We have acted as financial advisor to the Board of Directors of PepsiCo in connection with the Transaction and will receive a fee for our services, a significant portion of which is contingent upon consummation of the Transaction. In addition, we and certain of our affiliates are participating in the financing for the Transaction, for which services we and our affiliates will receive significant compensation, including acting as (i) sole administrative agent, joint lead arranger and joint book runner for, and lender under, a $4,000,000,000 364-day senior unsecured revolving credit facility to PepsiCo to fund the Transaction and (ii) joint bookrunning managing underwriter, joint bookrunning managing placement agent or joint bookrunning managing initial purchaser in connection with PepsiCo’s proposed issuance of $4,000,000,000 of debt or equity securities following the Transaction. PepsiCo also has agreed to reimburse our expenses and indemnify us against certain liabilities arising out of our engagement.


The Board of Directors

PepsiCo, Inc.

Page 4

 

We and our affiliates comprise a full service securities firm and commercial bank engaged in securities, commodities and derivatives trading, foreign exchange and other brokerage activities, and principal investing as well as providing investment, corporate and private banking, asset and investment management, financing and financial advisory services and other commercial services and products to a wide range of companies, governments and individuals. In the ordinary course of our businesses, we and our affiliates may invest on a principal basis or on behalf of customers or manage funds that invest, make or hold long or short positions, finance positions or trade or otherwise effect transactions in equity, debt or other securities or financial instruments (including derivatives, bank loans or other obligations) of PepsiCo, PAS and certain of their respective affiliates.

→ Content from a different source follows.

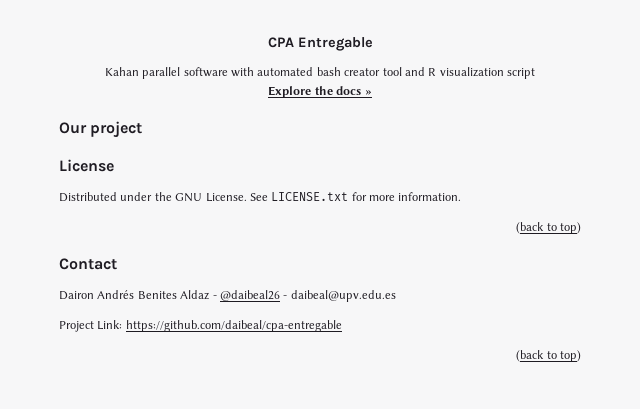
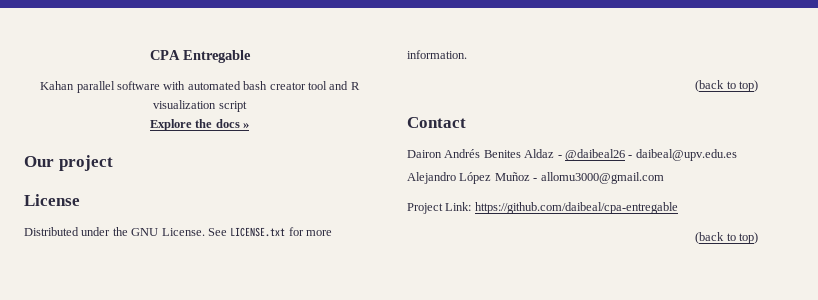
(396, 296) none -> [407,172,664,184] // Alejandro López Muñoz - allomu3000@gmail.com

We and our affiliates in the past have provided, currently are providing, and in the future may provide, investment banking, commercial banking and other financial services to PepsiCo and have received or in the future may receive compensation for the rendering of these services, including having (i) acted or acting as manager for various debt offerings of PepsiCo and (ii) provided or providing certain treasury services to PepsiCo.

In addition, we and our affiliates in the past have provided, currently are providing, and in the future may provide, investment banking, commercial banking and other financial services to PAS and have received or in the future may receive compensation for the rendering of these services, including having acted or acting as manager and/or bookrunner for various debt offerings of PAS.

It is understood that this letter is for the benefit and use of the Board of Directors of PepsiCo in connection with and for purposes of its evaluation of the Transaction. This opinion may not be disclosed, referred to, or communicated (in whole or in part) to any third party, nor shall any public reference to us be made, for any purpose whatsoever except with our prior written consent in each instance except that a copy of this opinion may be included in its entirety, if required by applicable law, in any filing made by PepsiCo in respect of the Transaction with the Securities and Exchange Commission.

Our opinion is necessarily based on financial, economic, monetary, market and other conditions and circumstances as in effect on, and the information made available to us as of, the date hereof. It should be understood that subsequent developments may affect this opinion, and we do not have any obligation to update, revise, or reaffirm this opinion. The issuance of this opinion was approved by our Americas Fairness Opinion (and Valuation Letter) Committee.

Based upon and subject to the foregoing, including the various assumptions and limitations set forth herein, we are of the opinion on the date hereof that the Consideration to be paid in the Transaction by PepsiCo to shareholders of PAS other than PepsiCo and its subsidiaries is fair, from a financial point of view, to PepsiCo.